Owners of local real estate investment company indicted in federal court for fraud

 

Date: Aug. 27, 2024

Contact: newsroom@ci.irs.gov

Portland, OR — An indictment was unsealed in federal court Aug. 27 charging the owners of a local real estate investment company with defrauding individual investors and commercial lenders out of more than $18 million.

Robert D. Christensen, of Sherwood, and Anthony M. Matic, of Damascus, have been charged in a 21-count indictment with conspiracy to commit wire fraud, wire fraud, and money laundering.

According to the indictment, from approximately January 2019 through June 2023, Christensen and Matic are alleged to have devised and carried out a scheme wherein they convinced individual investors to fund the purchase and renovation of undervalued residential real estate properties. After renovating the properties, Christensen and Matic claimed they would rent the properties to generate income and then refinance them to extract their increased value from the renovations. The pair further misled investors into believing they would be repaid their full principal investment along with interest as high as 8-15% and a large lump sum payout, all within periods as short as 30 to 90 days.

Christensen and Matic’s scheme failed to generate the promised returns almost immediately and they began using new investments to repay earlier investors to keep their business afloat. When they were unable to raise enough money from new investors, Christensen and Matic are alleged to have devised a separate scheme to defraud commercial lenders.
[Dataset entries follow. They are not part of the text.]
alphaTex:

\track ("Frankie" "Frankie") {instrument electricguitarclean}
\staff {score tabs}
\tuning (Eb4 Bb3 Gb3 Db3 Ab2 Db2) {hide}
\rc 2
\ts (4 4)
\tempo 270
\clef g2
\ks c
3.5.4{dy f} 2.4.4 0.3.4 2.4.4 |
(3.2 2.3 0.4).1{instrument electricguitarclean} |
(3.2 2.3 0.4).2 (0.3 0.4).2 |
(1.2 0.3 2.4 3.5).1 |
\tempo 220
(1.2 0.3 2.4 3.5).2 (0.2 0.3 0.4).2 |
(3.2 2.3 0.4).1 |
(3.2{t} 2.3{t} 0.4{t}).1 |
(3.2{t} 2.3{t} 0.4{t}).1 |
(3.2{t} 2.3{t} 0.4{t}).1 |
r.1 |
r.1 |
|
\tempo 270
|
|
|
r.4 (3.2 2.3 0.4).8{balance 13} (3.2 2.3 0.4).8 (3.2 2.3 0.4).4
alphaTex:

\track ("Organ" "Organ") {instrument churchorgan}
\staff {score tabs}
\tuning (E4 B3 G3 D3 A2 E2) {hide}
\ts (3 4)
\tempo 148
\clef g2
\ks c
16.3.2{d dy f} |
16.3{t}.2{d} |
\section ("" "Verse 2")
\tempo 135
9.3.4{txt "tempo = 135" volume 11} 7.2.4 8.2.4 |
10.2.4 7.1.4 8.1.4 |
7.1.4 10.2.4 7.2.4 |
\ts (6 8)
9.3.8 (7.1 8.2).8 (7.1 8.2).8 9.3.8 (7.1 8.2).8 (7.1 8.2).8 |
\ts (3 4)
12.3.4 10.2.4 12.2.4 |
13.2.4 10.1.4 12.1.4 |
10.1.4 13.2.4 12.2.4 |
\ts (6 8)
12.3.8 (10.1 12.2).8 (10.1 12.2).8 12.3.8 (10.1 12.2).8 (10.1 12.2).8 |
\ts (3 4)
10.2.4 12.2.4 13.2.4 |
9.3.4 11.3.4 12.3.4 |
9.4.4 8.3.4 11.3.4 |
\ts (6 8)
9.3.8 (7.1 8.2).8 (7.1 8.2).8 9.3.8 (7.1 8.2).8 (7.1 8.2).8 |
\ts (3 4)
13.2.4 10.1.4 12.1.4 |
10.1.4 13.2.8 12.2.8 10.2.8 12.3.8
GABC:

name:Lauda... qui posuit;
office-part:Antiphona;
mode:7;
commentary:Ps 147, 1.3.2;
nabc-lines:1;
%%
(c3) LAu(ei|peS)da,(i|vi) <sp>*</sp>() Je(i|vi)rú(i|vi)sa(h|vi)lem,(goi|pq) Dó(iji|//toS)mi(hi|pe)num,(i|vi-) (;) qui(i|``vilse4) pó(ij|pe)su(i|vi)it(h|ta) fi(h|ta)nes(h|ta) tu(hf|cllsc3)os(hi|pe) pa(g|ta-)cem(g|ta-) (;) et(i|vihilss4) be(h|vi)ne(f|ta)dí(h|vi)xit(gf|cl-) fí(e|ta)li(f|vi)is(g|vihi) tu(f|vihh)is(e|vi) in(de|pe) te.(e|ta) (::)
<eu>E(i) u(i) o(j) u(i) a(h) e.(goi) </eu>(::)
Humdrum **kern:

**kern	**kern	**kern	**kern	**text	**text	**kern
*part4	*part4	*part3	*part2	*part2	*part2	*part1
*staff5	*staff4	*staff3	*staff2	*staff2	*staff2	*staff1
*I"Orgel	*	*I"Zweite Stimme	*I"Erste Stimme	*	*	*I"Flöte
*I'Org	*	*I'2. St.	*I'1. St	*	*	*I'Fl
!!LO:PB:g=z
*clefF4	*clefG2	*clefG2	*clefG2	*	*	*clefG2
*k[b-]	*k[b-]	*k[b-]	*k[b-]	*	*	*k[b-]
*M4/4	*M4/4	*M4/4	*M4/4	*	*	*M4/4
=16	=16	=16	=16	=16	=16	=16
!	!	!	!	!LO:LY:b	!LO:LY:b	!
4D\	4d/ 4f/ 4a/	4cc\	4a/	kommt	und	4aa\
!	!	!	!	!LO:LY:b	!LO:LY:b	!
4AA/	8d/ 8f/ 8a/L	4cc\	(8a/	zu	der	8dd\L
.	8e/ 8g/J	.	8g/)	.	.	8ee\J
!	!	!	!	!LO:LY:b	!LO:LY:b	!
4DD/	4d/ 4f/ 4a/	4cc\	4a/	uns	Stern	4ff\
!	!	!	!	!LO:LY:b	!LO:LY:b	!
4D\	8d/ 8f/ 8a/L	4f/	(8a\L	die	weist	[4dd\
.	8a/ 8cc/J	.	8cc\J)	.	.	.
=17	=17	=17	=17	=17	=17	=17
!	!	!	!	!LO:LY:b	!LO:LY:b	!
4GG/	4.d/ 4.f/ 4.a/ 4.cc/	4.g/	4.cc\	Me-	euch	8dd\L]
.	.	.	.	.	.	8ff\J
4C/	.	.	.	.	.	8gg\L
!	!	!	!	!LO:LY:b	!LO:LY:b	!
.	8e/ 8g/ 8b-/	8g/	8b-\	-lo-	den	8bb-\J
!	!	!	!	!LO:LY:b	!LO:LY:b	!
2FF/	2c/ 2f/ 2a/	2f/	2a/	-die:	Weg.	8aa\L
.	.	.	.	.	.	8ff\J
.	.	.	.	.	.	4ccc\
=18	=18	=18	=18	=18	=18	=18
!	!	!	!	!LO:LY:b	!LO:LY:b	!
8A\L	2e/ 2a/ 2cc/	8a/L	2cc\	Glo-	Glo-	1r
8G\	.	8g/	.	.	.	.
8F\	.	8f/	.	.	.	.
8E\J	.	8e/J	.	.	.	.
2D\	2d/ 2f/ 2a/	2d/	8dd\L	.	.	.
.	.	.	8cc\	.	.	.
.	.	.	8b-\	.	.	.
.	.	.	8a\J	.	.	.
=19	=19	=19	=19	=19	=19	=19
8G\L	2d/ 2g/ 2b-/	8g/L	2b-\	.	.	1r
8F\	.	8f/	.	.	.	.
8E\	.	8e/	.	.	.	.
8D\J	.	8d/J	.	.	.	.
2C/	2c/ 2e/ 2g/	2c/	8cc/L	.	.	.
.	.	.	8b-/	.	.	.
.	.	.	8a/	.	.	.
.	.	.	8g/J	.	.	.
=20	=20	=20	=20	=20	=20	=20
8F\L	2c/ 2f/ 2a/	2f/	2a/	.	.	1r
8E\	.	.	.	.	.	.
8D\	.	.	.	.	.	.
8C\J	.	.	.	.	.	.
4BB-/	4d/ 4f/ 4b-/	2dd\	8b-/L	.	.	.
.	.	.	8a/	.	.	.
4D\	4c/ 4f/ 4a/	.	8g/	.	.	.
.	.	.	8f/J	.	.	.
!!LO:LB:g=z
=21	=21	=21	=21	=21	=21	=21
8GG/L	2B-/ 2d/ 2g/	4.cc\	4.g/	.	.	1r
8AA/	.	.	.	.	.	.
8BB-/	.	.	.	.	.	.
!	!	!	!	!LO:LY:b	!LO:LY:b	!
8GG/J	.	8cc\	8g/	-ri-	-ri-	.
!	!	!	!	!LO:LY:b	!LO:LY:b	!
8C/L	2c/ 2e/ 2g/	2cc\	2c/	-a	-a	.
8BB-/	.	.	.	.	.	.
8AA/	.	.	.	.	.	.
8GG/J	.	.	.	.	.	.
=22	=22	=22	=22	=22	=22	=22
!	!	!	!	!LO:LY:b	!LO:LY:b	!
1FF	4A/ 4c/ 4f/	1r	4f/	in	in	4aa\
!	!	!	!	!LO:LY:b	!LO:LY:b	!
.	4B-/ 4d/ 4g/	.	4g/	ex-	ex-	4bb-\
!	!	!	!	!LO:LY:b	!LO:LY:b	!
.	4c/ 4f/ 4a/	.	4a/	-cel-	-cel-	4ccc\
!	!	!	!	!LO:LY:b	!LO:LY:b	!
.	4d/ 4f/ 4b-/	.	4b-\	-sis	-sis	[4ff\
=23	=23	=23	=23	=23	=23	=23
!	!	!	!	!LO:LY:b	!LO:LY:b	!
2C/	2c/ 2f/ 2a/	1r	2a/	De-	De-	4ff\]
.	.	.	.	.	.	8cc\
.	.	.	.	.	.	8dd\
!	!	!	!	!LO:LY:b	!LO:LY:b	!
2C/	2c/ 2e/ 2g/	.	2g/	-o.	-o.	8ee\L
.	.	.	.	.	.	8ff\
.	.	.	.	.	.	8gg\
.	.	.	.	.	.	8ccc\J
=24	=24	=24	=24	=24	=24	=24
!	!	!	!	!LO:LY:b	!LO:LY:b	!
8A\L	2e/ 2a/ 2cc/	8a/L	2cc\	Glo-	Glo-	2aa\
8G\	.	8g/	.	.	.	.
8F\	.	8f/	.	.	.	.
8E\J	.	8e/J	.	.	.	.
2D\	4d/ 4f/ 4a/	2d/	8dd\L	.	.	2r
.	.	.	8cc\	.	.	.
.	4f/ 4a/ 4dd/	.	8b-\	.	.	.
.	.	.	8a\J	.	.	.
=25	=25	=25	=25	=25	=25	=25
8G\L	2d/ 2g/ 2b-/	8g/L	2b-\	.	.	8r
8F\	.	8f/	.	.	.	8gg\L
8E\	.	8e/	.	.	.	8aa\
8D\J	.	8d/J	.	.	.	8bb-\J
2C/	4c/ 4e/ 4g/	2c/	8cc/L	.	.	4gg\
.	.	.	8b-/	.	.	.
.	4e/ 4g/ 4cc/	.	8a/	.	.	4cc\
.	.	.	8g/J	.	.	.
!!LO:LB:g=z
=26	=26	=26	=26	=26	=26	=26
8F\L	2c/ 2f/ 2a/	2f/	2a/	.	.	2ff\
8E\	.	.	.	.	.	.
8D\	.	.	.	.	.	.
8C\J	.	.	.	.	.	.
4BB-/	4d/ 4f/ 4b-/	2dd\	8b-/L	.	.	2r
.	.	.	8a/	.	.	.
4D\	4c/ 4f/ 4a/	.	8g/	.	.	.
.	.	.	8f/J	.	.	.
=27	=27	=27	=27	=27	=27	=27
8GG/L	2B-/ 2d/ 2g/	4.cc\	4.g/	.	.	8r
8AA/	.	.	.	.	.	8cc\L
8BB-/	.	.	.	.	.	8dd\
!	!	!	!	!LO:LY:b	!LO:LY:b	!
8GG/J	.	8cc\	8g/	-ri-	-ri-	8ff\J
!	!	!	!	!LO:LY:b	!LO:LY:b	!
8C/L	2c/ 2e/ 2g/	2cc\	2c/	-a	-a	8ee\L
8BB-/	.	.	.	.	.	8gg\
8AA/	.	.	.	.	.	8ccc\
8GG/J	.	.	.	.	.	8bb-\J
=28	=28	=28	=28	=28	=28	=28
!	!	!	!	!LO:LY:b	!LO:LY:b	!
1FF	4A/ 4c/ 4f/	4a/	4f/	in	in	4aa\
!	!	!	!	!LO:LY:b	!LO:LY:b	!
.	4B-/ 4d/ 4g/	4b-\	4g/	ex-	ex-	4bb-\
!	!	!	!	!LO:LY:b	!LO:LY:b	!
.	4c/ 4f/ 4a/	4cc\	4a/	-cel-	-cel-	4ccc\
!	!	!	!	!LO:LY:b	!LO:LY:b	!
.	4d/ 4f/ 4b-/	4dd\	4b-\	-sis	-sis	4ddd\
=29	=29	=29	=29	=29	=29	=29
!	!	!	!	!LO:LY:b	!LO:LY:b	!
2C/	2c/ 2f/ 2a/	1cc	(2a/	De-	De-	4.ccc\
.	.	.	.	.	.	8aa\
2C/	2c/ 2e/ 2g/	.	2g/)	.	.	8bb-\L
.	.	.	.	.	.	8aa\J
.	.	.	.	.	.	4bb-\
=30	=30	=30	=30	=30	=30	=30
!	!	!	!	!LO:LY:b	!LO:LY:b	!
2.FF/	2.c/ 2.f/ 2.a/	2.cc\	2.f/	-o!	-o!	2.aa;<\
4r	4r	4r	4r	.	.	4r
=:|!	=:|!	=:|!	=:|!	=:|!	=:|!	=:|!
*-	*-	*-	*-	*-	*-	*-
By December 2020, the pair began submitting loan applications with false financial information to different commercial lenders and, based on their misrepresentations, received millions of dollars in loans.

In total, Christensen and Matic’s two schemes defrauded individual investors out of more than $11 million and commercial lenders out of more than $7 million.

Christensen and Matic made their initial appearances in federal court today before a U.S. Magistrate Judge. Both were arraigned, pleaded not guilty, and released on conditions pending a 7-day jury trial scheduled to begin on Oct. 29.

Conspiracy to commit wire fraud and wire fraud are punishable by up to 20 years in federal prison and three years’ supervised release. Money laundering in punishable by up to 10 years in federal prison and three years’ supervised release. All three charges may also result in fines of up to $250,000 or twice the gross gains or losses resulting from the offense.

This case was investigated by the FBI and IRS Criminal Investigation. It is being prosecuted by Assistant U.S. Attorney Robert Trisotto.

An indictment is only an accusation of a crime, and defendants are presumed innocent unless and until proven guilty.

CI is the criminal investigative arm of the IRS, responsible for conducting financial crime investigations, including tax fraud, narcotics trafficking, money-laundering, public corruption, healthcare fraud, identity theft and more. CI special agents are the only federal law enforcement agents with investigative jurisdiction over violations of the Internal Revenue Code, obtaining a more than a 90 percent federal conviction rate. The agency has 20 field offices located across the U.S. and 12 attaché posts abroad.